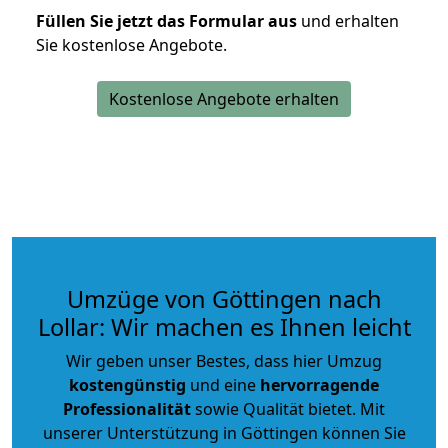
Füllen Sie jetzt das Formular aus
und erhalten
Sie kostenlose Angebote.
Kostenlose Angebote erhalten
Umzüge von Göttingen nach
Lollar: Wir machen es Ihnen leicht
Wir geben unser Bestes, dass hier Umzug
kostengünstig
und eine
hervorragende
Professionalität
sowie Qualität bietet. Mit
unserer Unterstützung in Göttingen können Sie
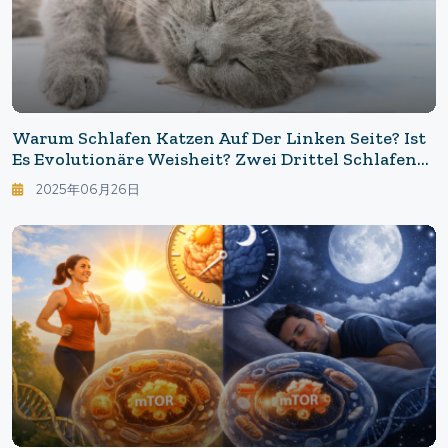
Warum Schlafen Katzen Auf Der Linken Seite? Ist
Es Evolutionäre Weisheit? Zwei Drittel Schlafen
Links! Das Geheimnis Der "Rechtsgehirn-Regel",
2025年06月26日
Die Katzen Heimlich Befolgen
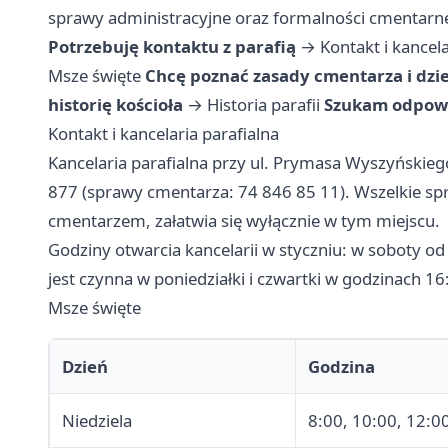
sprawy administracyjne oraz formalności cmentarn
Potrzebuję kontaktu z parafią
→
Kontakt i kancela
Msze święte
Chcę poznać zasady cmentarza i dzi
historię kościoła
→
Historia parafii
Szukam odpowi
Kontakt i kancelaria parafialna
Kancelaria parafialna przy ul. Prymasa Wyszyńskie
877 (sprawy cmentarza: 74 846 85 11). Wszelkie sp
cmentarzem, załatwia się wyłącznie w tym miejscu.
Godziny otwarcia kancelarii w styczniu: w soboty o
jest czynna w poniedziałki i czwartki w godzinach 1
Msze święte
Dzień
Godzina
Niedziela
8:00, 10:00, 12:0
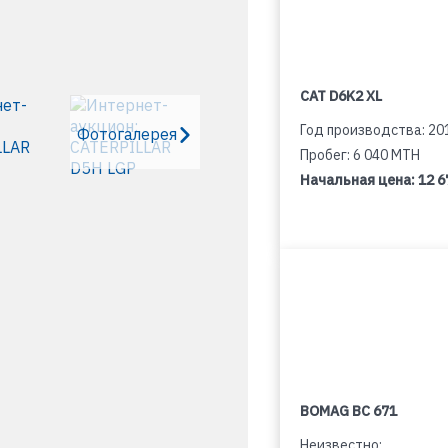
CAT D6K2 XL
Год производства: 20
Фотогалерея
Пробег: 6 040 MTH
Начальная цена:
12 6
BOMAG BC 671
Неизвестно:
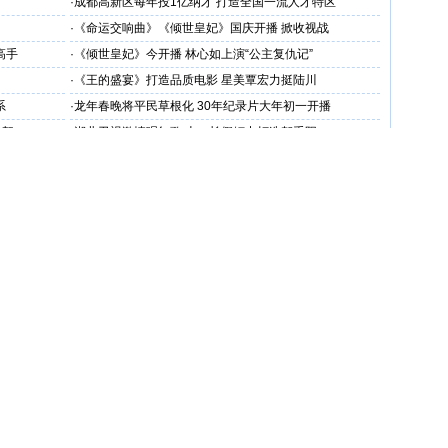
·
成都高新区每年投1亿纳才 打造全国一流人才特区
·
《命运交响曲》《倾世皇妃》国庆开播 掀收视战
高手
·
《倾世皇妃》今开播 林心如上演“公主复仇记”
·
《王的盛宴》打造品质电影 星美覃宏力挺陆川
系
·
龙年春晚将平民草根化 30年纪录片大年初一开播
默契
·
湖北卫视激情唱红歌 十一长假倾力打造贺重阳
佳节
================================
→ EXERCISE DIRECTIONS: Copy the data word for word. Pictures do not go in the copy.

→ SOLUTION BELOW:
Füllen Sie jetzt das Formular aus
und erhalten
Sie kostenlose Angebote.
Kostenlose Angebote erhalten
Umzüge von Göttingen nach
Lollar: Wir machen es Ihnen leicht
Wir geben unser Bestes, dass hier Umzug
kostengünstig
und eine
hervorragende
Professionalität
sowie Qualität bietet. Mit
unserer Unterstützung in Göttingen können Sie
Warum Schlafen Katzen Auf Der Linken Seite? Ist
Es Evolutionäre Weisheit? Zwei Drittel Schlafen
Links! Das Geheimnis Der "Rechtsgehirn-Regel",
2025年06月26日
Die Katzen Heimlich Befolgen
sprawy administracyjne oraz formalności cmentarn
Potrzebuję kontaktu z parafią
→
Kontakt i kancela
Msze święte
Chcę poznać zasady cmentarza i dzi
historię kościoła
→
Historia parafii
Szukam odpowi
Kontakt i kancelaria parafialna
Kancelaria parafialna przy ul. Prymasa Wyszyńskie
877 (sprawy cmentarza: 74 846 85 11). Wszelkie sp
cmentarzem, załatwia się wyłącznie w tym miejscu.
Godziny otwarcia kancelarii w styczniu: w soboty o
jest czynna w poniedziałki i czwartki w godzinach 1
Msze święte
Dzień
Godzina
Niedziela
8:00, 10:00, 12:0
CAT D6K2 XL
Год производства: 20
Фотогалерея
Пробег: 6 040 MTH
Начальная цена:
12 6
BOMAG BC 671
Неизвестно:
·
成都高新区每年投1亿纳才 打造全国一流人才特区
·
《命运交响曲》《倾世皇妃》国庆开播 掀收视战
高手
·
《倾世皇妃》今开播 林心如上演“公主复仇记”
·
《王的盛宴》打造品质电影 星美覃宏力挺陆川
系
·
龙年春晚将平民草根化 30年纪录片大年初一开播
默契
·
湖北卫视激情唱红歌 十一长假倾力打造贺重阳
佳节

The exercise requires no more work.